Sophie Pinkas in the Jewish school in Vidin

Sophie Pinkas in the Jewish school in Vidin

This photo was taken in the Jewish school in Vidin in 1932. This was our alumni, and we were all Jews. Photos were usually taken at the end of the year. The man sitting in the middle is Adoni [mister in Ivrit] Koen - the school headmaster. He taught us Ivrit. He was a very strict teacher and the children treated him with much respect. Next sitting to him is Giveret [miss in Ivrit] Buka. She taught us all subjects. The other teacher I remember, but who is not on the picture is Adoni Bito, who also taught Ivrit, but he wasn?t so strict. There were also two or three women teachers. I remember most vividly Giveret Ernesta, who taught us Bulgarian. She was a very pretty, plump woman, always smiling and kind to the children. I liked her a lot and long after I left Vidin when we returned from time to time I always visited her. The other teacher was Giveret Buka, who taught us maths. As most school curriculums in the country, ours included reading, writing and maths; we called it 'calculation'. On the picture I am in the middle, the girl, who holds the board, on which 'Kita Bet? [Ivrit for second grade] is written.

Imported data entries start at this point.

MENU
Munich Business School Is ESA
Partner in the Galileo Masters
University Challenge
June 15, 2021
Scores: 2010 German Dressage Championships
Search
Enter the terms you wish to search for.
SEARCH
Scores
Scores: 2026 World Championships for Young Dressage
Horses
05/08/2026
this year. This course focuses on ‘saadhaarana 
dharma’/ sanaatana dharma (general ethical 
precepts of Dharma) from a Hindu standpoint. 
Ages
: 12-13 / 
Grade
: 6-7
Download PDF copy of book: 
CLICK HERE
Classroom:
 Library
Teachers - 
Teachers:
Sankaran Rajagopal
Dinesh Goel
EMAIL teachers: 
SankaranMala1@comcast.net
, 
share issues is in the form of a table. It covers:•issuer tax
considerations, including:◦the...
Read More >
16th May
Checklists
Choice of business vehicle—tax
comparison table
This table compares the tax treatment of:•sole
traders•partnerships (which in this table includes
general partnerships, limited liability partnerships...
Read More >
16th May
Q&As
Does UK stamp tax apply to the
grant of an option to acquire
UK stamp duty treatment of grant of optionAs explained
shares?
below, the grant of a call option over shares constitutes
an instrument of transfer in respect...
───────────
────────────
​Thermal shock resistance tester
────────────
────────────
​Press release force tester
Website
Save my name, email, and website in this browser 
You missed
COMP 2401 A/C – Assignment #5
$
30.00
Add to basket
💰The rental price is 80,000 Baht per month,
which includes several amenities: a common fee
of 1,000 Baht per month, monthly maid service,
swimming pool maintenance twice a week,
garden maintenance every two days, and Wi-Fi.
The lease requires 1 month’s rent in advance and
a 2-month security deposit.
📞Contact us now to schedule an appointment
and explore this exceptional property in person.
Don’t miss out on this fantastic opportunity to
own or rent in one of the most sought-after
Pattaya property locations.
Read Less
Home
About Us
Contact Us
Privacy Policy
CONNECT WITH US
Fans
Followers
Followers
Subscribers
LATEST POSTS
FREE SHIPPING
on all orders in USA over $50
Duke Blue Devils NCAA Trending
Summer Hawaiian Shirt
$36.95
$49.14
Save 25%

I was good friends with Ester Panova, nee Moshe, who is second from right to left. We continued our friendship in high school, but she married, graduated in geography from university and became a teacher in Kjustendil. The Jewish school was a two-storied house. There were four rooms and an office used as a teachers' room on the first floor. There was an inner wooden staircase to the second floor where there were other classrooms. In fact, I can remember five classrooms. There was also a yard. We studied Ivrit - reading, writing, I don?t remember if we studied history, maybe some basic things. From the school subjects I preferred reading; I liked poems. Only Jews studied in that school. It was a Jewish municipal school, supported by the consistory. Bulgarians had other schools. Even in Kaleto, the Jewish quarter in Vidin, there was a Bulgarian school where some Jews also studied. They came to our school for the Sunday classes in Ivrit. My brother Avram also studied in the Jewish school in his first four grades.